Harrah’s Atlantic City, 777 Harrah’s Boulevard, 609-441-5000;
At the far end of the gaming floor, inside the Eden Lounge, below the escalator to Harrah’s restaurants, theatrical bartenders play juggler with cold beverages—à la pre couch-jumping Tom Cruise in Cocktail. The drink—order anything shaken or blended—is served atop a frosted partition—literally huge slabs of ice—on the bar. With aqua lighting, live entertainment and past-2 a.m. hours, the, indeed, sapphire blue space is reminiscent of a jazz club, maybe even a speakeasy. (If a speakeasy were across from public slots and heavy foot traffic, that is.)
Quarter at the Tropicana, South Brighton Avenue and Boardwalk, 609-572-0032;
This is not the same Old City lounge you know and feel strongly about. The Quarter’s youthful 32 feels like a trendy bistro that’s closed for the night and hosting a private party. This lounge is small enough to always feel hopping, making it a nice alternative to nearby megaclubs since you can party with a gaggle of friends and not worry about losing one another in the abyss. A center atrium holds a huge chrome orb flanked by a sea of crystal, as the in-crowd dances below—and they have to dance, because seating is reserved for the club’s European bottle service. Yes, it’s ridiculous to spend $240 on a bottle of Absolut. But if not here, where? (Regulars can even rent a liquor locker to store their leftovers for next time.) Those watching their pennies should come Thursday and Sunday nights from 11 p.m. to 1 a.m. for half-priced cocktails and bottled beers.

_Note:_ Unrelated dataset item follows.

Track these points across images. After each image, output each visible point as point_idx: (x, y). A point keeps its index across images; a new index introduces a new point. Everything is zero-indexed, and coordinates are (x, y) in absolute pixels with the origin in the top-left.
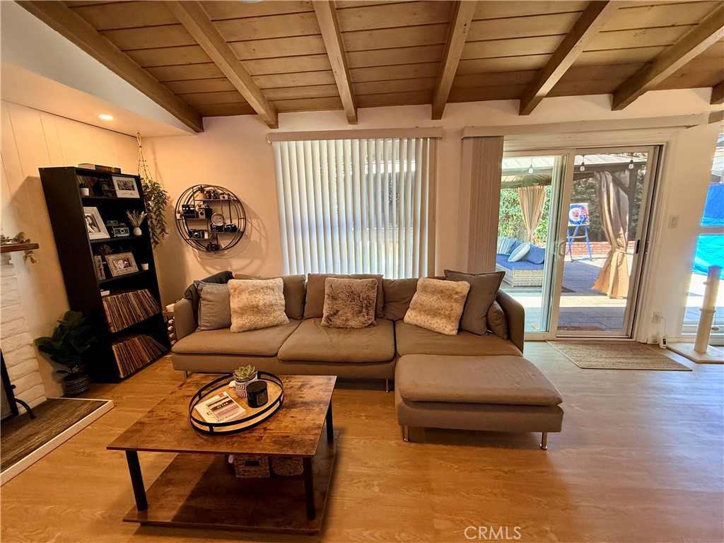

The Pier at Caesars, 1 Atlantic Ocean, 609-345-6900;
The formula at the Pier’s Irish pub is familiar. There are imported vintage apothecary shelves, a gas fireplace, low lighting, U2’s greatest hits, and Guinness on draft—and on the pork chop. Much like Rí-Rá, this tavern is a retreat for the scene-weary, a place for grown-ups who wanna play quarters without shouting over the thumping sound system at Game On!, and for drinking $5 pints of beer, not $12 martinis. It’s also the city’s best spot for noshing on hearty Emerald Isle fare, courtesy of chefs Brian Perry and Martin Doyle. Gourmet beer-soakers include: grilled garlic sausage on sourdough croutons, a Dublin mushroom stuffed with Irish cheeses, pork chops served with applefritters, and an 8-ounce filet served on a béarnaise blanket.
25 Hours Casino Bar
Resorts Atlantic City, 1133 Boardwalk, 609-340-7111;
More than just a place to savor the novelty of drinking a Bud while the sun comes up, this always-open bar is actually pretty swanky. A platform raises it three steps above the casino floor, and blue lights make it feel modern, in an hourless, spaceship kind of way. If the fresh watermelon martinis, dainty mimosas, and straight-up piña coladas with toasted-coconut rims make you feel fancy, well, all you have to do is look out on the ringing sea of slot machines to realize you’re still in Jersey.
Trump Marina, Huron Avenue and Brigantine Boulevard, 609-441-2000;
Short partition walls are all that divide this Trump-a-rific nightclub from the hallways around it. This provides an interesting aquarium-like effect, wherein the folks gettin’ down to back-in-the-day party hits (usually provided by a cover band) are the fish, and the folks strolling the property are, well, the people. The always-packed Wave tends to attract an older, less self-conscious crowd, the sorts who are actually capable of ID’ing the blown-up photos of Prince, Billy Idol and ZZ Top that decorate the joint.